Я поглядел вокруг, докуривая папиросу. В Москве тыл врага смутно рисовался мне огромным полем отгремевшего боя, усеянным трупами и разбитыми танками, с концлагерями для уцелевших советских граждан, с марширующими полчищами фашистов. А тут лес – пустой, с виду совсем мирный лес.

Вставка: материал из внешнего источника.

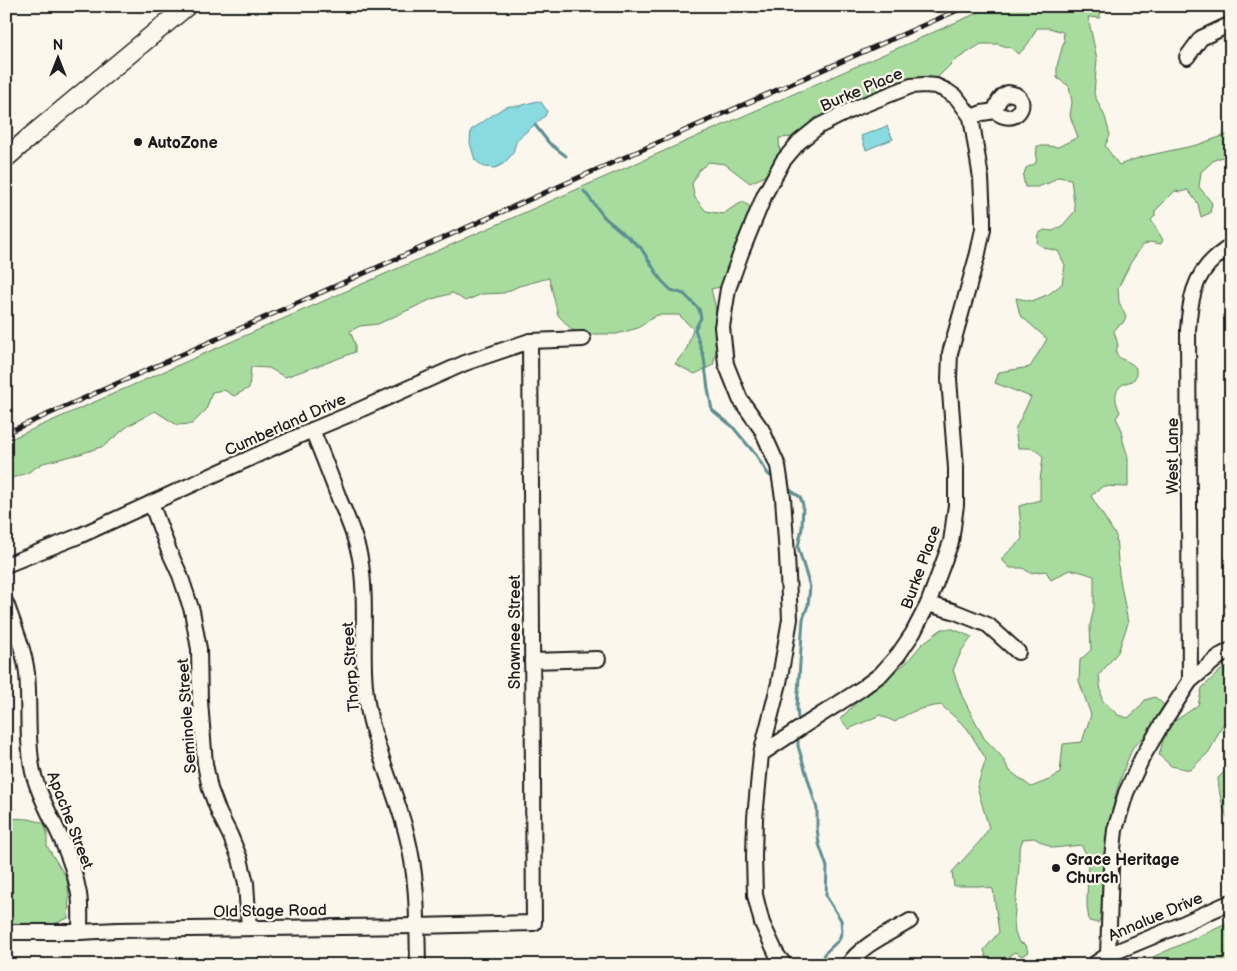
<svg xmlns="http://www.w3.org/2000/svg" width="1237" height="971" font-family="'Balsamiq Sans',sans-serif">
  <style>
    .green { fill: #a7dc9e; stroke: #627c5d }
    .water { fill: #89dae1; stroke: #5d8e92 }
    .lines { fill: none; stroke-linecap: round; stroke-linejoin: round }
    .stream { stroke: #5d8e92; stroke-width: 3 }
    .minor-casing { stroke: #1c1c1c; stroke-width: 18 }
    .major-casing { stroke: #1c1c1c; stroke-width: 21 }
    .minor { stroke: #fbf7ec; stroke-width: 14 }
    .major { stroke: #fbf7ec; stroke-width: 18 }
    .rail-casing { stroke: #1c1c1c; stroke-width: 5 }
    .rail { stroke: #fbf7ec; stroke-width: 3; stroke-dasharray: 9; stroke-linecap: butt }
    .poi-dot { fill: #1c1c1c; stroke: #fbf7ec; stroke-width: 2 }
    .labels { text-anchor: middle; stroke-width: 4.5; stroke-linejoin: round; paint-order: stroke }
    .street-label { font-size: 16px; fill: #1c1c1c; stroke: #fbf7ec }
    .poi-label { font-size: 16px; font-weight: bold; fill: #1c1c1c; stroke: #fbf7ec; text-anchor: start }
  </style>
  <rect width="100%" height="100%" fill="#fbf7ec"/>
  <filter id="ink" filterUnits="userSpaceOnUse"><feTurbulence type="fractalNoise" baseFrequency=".02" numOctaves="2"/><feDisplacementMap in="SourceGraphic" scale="10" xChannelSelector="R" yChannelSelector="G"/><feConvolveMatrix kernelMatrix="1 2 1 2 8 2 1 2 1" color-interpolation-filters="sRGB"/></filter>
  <g filter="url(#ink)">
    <g class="green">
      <path d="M 993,6 L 1100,6 L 1100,18 L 1088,17 L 1097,59 L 1094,94 L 1105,117 L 1110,135 L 1105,146 L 1119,165 L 1141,157 L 1197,145 L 1231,133 L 1231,154 L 1214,160 L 1201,172 L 1199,187 L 1212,203 L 1210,213 L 1201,217 L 1198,204 L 1188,190 L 1180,192 L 1175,191 L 1155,211 L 1155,216 L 1151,220 L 1163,240 L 1161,244 L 1150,242 L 1143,245 L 1131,262 L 1118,288 L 1119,302 L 1126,317 L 1123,323 L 1118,326 L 1114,331 L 1118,345 L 1116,352 C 1119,360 1124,359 1130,363 C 1133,364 1134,366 1136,368 L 1136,376 L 1133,381 C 1113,385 1113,397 1120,412 L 1116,418 L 1122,430 L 1123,441 L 1128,457 L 1128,487 L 1103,486 L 1091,496 L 1116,536 L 1119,574 L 1128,623 L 1118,652 L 1099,675 L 1102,700 L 1118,715 L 1128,718 L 1138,709 L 1145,700 L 1155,697 L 1164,705 L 1149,732 L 1133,747 L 1125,766 L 1116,793 L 1106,843 L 1104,868 L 1102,916 L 1098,923 L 1089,921 L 1087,906 L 1088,857 L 1081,845 L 1053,848 L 1034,838 L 1023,839 L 1019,850 L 1019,867 L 1014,920 L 1015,933 L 1019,942 L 1026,945 L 1028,952 L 1022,956 L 1015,952 L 1010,955 L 1012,965 L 989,965 L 984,950 L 999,932 L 993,889 L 980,886 L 954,886 L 952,872 L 981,840 L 989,828 L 977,787 L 986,759 L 967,728 L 941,705 C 921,708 912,710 895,722 L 880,715 L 849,729 L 840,719 L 862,697 L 907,662 L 922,644 L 942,629 L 953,629 L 972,637 L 962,650 L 953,670 L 962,696 L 984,738 L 1001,756 L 1010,771 L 1031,787 L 1049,780 L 1060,773 L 1063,744 L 1082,742 L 1091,715 L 1079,681 L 1080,660 L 1091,650 L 1090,626 L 1094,607 L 1094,576 L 1078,571 L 1069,570 L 1051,580 L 1046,571 L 1030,573 L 1023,568 L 1010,568 L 1001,559 L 1022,539 L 1019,506 L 1040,500 L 1040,481 L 1043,457 C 1035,447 1031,448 1018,448 L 1015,430 L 1031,397 L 995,383 L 999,372 L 1030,367 L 1047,339 L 1020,315 L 1016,298 L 1032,301 L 1049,294 L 1062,284 L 1065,265 L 1058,251 L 1045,248 L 1037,243 L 1038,234 L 1044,230 L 1053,231 L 1063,225 L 1075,211 L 1071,179 L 1058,177 L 1049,183 L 1037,187 L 1025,187 L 1023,177 L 1026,168 L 1036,163 L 1037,146 L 1048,146 L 1058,147 L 1078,137 L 1070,116 L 1072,102 L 1069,86 L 1057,78 L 1057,66 L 1064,41 L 1063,32 L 1049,28 L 1037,28 C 1032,37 1027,48 1018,54 L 1011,48 L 998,44 L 981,44 L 954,61 L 935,80 L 914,80 L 894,82 L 871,94 L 848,100 L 794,137 L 779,138 L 780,157 L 771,170 L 763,177 L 750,183 L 725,164 L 709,162 L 699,170 L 692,184 L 695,198 L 706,211 L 723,214 L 735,206 L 743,202 L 749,206 L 752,217 L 742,234 L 733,254 L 727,274 L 720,287 L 711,289 L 715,305 L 717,326 L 717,348 L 713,365 L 695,374 L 675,364 L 687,348 L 693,329 L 679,315 L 657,315 L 638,328 L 617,334 L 587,334 L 572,330 L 558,315 L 549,278 L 519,286 L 504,293 L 482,294 L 465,301 L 453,293 L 432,299 L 378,324 L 360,326 L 350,331 L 355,344 L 355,352 L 329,362 L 285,377 L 269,368 L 251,367 L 249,388 L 234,396 L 224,390 L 212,392 L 206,410 L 192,424 L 177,425 L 155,411 L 128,426 L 104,446 L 80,454 L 43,463 L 27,473 L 6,480 L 6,441 Z"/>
      <path d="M 1231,665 L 1231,712 L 1224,722 L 1209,752 L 1190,770 L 1171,766 L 1159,755 L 1167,726 L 1184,715 L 1198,705 L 1202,688 L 1221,670 Z"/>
      <path d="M 1227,769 L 1231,773 L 1231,826 C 1223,809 1219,797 1218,778 Z"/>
      <path d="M 6,818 L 29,819 L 44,823 L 47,833 L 47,846 L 67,879 L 69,897 L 68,918 L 54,924 L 6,926 Z"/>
      <path d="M 1231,922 L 1231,965 L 1135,965 Z"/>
    </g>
    <g class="water">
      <path d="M 537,101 L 541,102 L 547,111 L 545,116 L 520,137 L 516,142 L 513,153 L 509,158 L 503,164 L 495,168 L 484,167 L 475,160 L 470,143 L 471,130 L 503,108 L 510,106 L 519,106 Z"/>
      <path d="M 887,126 L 893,139 L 866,150 L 861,136 Z"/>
    </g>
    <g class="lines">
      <g class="stream">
        <path d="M 535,125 L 549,143 L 566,156"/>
        <path d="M 584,191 L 605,218 L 641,248 L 661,280 L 671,290 L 684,294 L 699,309 L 701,318 L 695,329 L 704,358 L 708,389 L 712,410 L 732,426 L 756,455 L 768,474 L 772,477"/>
        <path d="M 790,490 L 800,497 L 803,505 L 802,528 L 798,547 L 810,587 L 808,605 L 803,619 L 797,707 L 798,719"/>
        <path d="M 798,739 L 798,746 L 817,809 L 817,828 L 819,844 L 827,867 L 826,896 L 841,920 L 842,931 L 839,940 L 824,954 L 821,965"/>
      </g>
      <defs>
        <g id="minor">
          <path d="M 1187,57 L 1201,38 L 1231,24"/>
          <path d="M 1008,93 C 1009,93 1016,95 1016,95 C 1030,103 1015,128 995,111 C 997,103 1000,96 1008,93 Z"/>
          <path d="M 971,117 L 982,113 L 995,111"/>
          <path d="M 312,430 C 322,453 331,477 340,501 C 348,519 356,538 360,558 C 369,609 358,663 369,713 C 378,756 397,795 407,836 C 418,879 417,922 418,965"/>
          <path d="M 151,503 L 169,551 L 180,575 L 192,611 L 199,649 L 200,701 L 205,764 L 210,789 L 219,813 L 230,835 L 240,859 L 246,883 L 249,928"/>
          <path d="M 6,565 L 79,536 L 312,430 L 348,415 L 465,363 L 530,341 L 583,339"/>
          <path d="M 6,603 C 14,626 24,649 27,673 C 30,706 26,740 33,772 C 39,797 53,819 63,843 C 70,859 76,877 79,894 C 81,906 80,920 80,932"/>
          <path d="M 928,604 L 953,611 L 988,625 L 1018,652"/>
          <path d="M 532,661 L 598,659"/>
          <path d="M 1190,681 L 1188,330 C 1190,302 1193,277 1215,258 C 1220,254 1225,250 1231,246"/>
          <path d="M 761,754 L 808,723 L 861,689 L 881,674 L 898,655 L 913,633 L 928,604 L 951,542 L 956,505 L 956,468 L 949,379 L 950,353 L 978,253 L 983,229 L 983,216 L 981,178 L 971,117 L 957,98 L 947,91 L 936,86 L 924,85 L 911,86 L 853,109 L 819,126 L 799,142 L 783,161 L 765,194 L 741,253 L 728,289 L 722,327 L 726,364 L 740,399 L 762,430 L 778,466 L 783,498 L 787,555 L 790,619 L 779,683 L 761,754 L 755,818 L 754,857 L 755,895 L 762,923 L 777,955 L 785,965"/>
          <path d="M 6,932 L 80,932 L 117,930 L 417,926 L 534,923 L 530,341"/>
          <path d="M 1108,955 L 1111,868 L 1115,830 L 1126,793 L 1142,758 L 1162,724 L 1190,681 L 1220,656 L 1231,650"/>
          <path d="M 848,965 C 861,945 890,933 910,921"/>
          <path d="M 1093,965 L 1108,955 L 1171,929 L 1231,902"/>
        </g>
        <path id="major" d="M 6,158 L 31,136 L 187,6"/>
      </defs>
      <use href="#minor" class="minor-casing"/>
      <use href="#major" class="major-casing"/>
      <use href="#minor" class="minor"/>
      <use href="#major" class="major"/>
      <defs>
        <path id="rail" d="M 6,433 L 544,193 L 967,6"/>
      </defs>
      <use href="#rail" class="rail-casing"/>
      <use href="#rail" class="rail"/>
    </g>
  </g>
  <g class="poi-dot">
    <circle cx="138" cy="142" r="5"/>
    <circle cx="1056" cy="868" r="5"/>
  </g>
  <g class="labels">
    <g class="street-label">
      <text transform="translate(861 89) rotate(-23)" y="6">Burke Place</text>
      <text transform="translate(285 424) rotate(-24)" y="6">Cumberland Drive</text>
      <text transform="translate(1172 456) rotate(-90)" y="6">West Lane</text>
      <text transform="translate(920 567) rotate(-70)" y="6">Burke Place</text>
      <text transform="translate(514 632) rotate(-90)" y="6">Shawnee Street</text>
      <text transform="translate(350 667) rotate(-94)" y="6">Thorp Street</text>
      <text transform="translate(186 716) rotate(-94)" y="6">Seminole Street</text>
      <text transform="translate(71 820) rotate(69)" y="6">Apache Street</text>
      <text transform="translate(270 910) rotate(-1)" y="6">Old Stage Road</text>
      <text transform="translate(1155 916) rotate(-23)" y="6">Annalue Drive</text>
    </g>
    <g class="poi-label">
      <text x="148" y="148">AutoZone</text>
      <text x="1066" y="865">Grace Heritage<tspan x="1066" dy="18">Church</tspan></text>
    </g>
  </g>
  <rect width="1237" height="971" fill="none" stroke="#fbf7ec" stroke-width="25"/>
  <rect x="12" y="12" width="1212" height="946" fill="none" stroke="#1c1c1c" stroke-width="2" filter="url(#ink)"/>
  <g transform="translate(58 58)" stroke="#fbf7ec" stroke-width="4" paint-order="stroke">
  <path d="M0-4L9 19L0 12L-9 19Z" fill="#1c1c1c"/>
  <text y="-8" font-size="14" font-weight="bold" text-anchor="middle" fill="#1c1c1c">N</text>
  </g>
</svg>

Где-то далеко – наверное, за лесом – протарахтела короткая пулеметная очередь. И оттого, что рядом стреляет из самого настоящего пулемета самый настоящий фриц, стало невыносимо жутко и весело. Я стал думать о том, что ожидает нас в этом лесу, даже названия которого мы еще не знаем. Кругом – вражеские роты, батальоны, полки. У врага – автоматы и пулеметы, машины и танки, самолеты и собаки. Это страшный враг. Он заставил нашу армию отступить до самой Москвы. А нас – горстка юнцов. На группу – два автомата ППШ, восемь СВТ – полуавтоматов образца 1940 года – и одна винтовка с секретной «бесшумной», мин и тола на несколько операций, с десяток финских ножей. Надолго ли хватит у нас боеприпасов и продуктов? Грузовые тюки, сброшенные нам с «дугласа», уже, возможно, подобраны немцами.

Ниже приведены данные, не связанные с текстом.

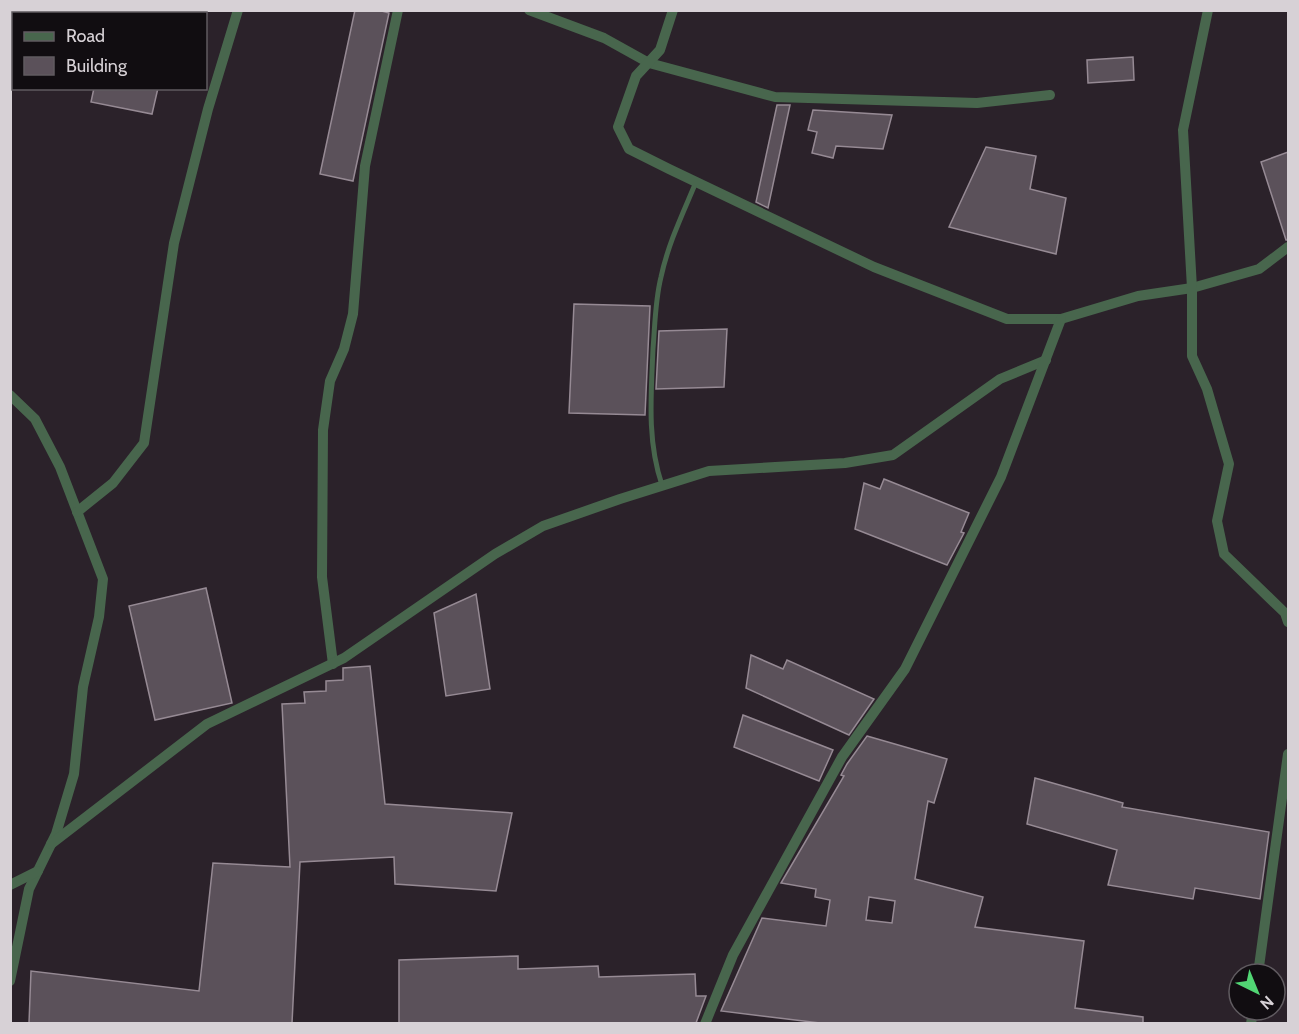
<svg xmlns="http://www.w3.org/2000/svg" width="1299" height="1034" font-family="Cabin,sans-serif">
<rect width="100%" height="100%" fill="#2b222a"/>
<g fill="#5b515a" stroke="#968a94" stroke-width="1.5" fill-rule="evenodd">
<path d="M355 10H378L389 13 353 181 320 174Z"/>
<path d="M1133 57 1134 80 1088 83 1087 60Z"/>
<path d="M94 88H158L152 114 91 102Z"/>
<path d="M777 105H790L768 208 756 202Z"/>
<path d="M813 110 892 115 883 149 836 146 833 158 812 153 817 132 808 130Z"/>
<path d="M986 147 1036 156 1030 189 1066 198 1056 254 949 227Z"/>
<path d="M1288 152V240H1286L1261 162Z"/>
<path d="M574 304 650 306 645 415 569 413Z"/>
<path d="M727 329 724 387 656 389 659 331Z"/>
<path d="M884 479 969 513 961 532 964 533 947 565 855 529 864 483 880 489Z"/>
<path d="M206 588 232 703 155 720 129 606Z"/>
<path d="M476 594 490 689 446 696 434 613Z"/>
<path d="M751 655 783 669 787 660 874 699 849 735 746 688Z"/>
<path d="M370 666 385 804 512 813 496 891 395 884 394 857 300 862 292 1023H29L31 971 199 991 213 863 290 867 282 704 305 703 304 692 326 691V681L343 680V668Z"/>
<path d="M743 715 833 750 819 781 734 747Z"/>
<path d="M867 736 947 759 934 803 928 801 915 879 983 897 975 927 1084 941 1075 1008 1143 1017V1023H820L721 1011 762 918 826 926 830 900 815 897 816 889 781 883 844 776 841 775 847 764ZM869 897 895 901 892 923 866 920Z"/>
<path d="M1035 778 1123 803 1122 807 1269 832 1260 899 1195 888 1193 899 1108 885 1117 850 1027 824Z"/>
<path d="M518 956V969L598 966 599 977 695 974 696 996H706L696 1023H399V960Z"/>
</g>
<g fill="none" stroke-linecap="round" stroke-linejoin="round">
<path stroke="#48664d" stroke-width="5" d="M662 485C647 441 651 396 653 349 655 325 655 301 661 277 668 244 683 213 696 182"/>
<g stroke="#48664d" stroke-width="10">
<path d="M529 10 604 38 649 63 775 97 977 103 1050 95"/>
<path d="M673 10 660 50 636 76 618 127 629 149 669 169 874 267 1007 319H1061L1138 296 1192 288 1259 269 1288 247"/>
<path d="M1208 10 1183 130 1192 288V356L1207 389 1229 464 1217 521 1224 554 1285 613 1288 622"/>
<path d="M10 395 35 419 60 467 103 579 99 617 83 687 74 774 56 834 29 889 10 981"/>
<path d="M77 512 113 483 144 443 174 243 208 109 238 10"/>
<path d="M333 664 322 577 323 430 330 381 344 349 353 314 365 166 398 10"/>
<path d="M51 844 207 724 344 658 495 554 543 526 620 499 709 471 845 463 893 455 1000 379 1046 360"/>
<path d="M10 885 38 871"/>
<path d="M1258 974 1288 754"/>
<path d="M705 1024 733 955 842 757 905 669 1001 477 1061 319"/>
<path d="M1251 1024 1253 1010"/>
</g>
</g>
<rect width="1299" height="1034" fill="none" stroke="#d7d1d6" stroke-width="24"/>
<rect x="12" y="12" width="195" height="78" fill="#110d11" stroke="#605b60" stroke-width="1.5"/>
<rect x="24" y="32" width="30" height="9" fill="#48664d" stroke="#605b60" stroke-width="1.5"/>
<text x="66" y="42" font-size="18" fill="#d7d1d6">Road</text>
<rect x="24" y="57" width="30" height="18" fill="#5b515a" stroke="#605b60" stroke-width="1.5"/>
<text x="66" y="72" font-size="18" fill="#d7d1d6">Building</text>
<g transform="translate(1257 992) rotate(137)"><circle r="28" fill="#110d11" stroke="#605b60" stroke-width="1.5"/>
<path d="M0-4.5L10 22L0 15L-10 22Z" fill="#51d674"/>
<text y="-9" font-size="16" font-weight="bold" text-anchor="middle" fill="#d7d1d6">N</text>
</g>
</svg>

И как это так получилось, что меня вдруг начали считать «интеллигентиком», «хлюпиком»? Вспомнил я свой разговор с секретарем Московского комитета комсомола. «Не подведешь, не испугаешься?» – спрашивал меня секретарь. Почти вприпрыжку несясь по Колпачному переулку, с путевкой в кармане, к командиру диверсионно-разведывательной части, я взволнованно, как клятву, повторял про себя: «Не подведу, товарищ секретарь! Ты еще убедишься, что во мне не ошибся!» Легко было говорить! А вот первые же трудности довели меня до отчаяния… Даже Надя думает, что я обиделся на командира… Эх, не повезло мне! И всему виной тот проклятый пень!
Надя спала. Ее мягкие, влажные волосы, от которых еще пахло московским одеколоном, щекотали мне лицо. К волосам налипли хвоинки. Над нами вздыхал лес. Тяжелые капли угрюмо и нудно барабанили по натянутой плащ-палатке. Опять заслезилось небо. Чей-то храп сливался с кваканьем лягушек.
Оно всюду, это кваканье, оно разлито в воздухе, и кажется, что это храпит уснувший лес.
Первая встреча
1
Перед рассветом я вновь закандыбал на дежурство. Бледнело небо над лесом. Серое, плоское, набрякшее, оно походило на плащ-палатку, привязанную к верхушкам сосен. С каждой минутой темнота расступалась все больше и больше, обнаруживая взору спутанные, неподвижные заросли крушины, стволы берез и осин с мокрой корой, блестящей и черной, уныло свисавшие до самой земли серые ветви… В седом с прозеленью сумраке за ближними елями курилась в нерушимой тишине дремучая чащоба, медленно редели космы тумана.
«Лесов таинственная сень», – всплыла в памяти знакомая строка. Да, в лесу всегда чудится какая-то таинственность, а в партизанском лесу во сто крат гуще ее дымка, сильнее чувство неведомого.
Вдалеке вдруг залились лаем собаки. «Облава?» – испугался я. Может быть, фашисты засекли самолет, видели, как он кружил над лесом, может быть, заметили наши парашюты?.. Или деревня рядом? Деревенские собаки?.. Осторожно, на цыпочках, подошел я к товарищам и наклонился над командиром. «А вдруг опять рассердится, хлюпиком, паникером назовет?»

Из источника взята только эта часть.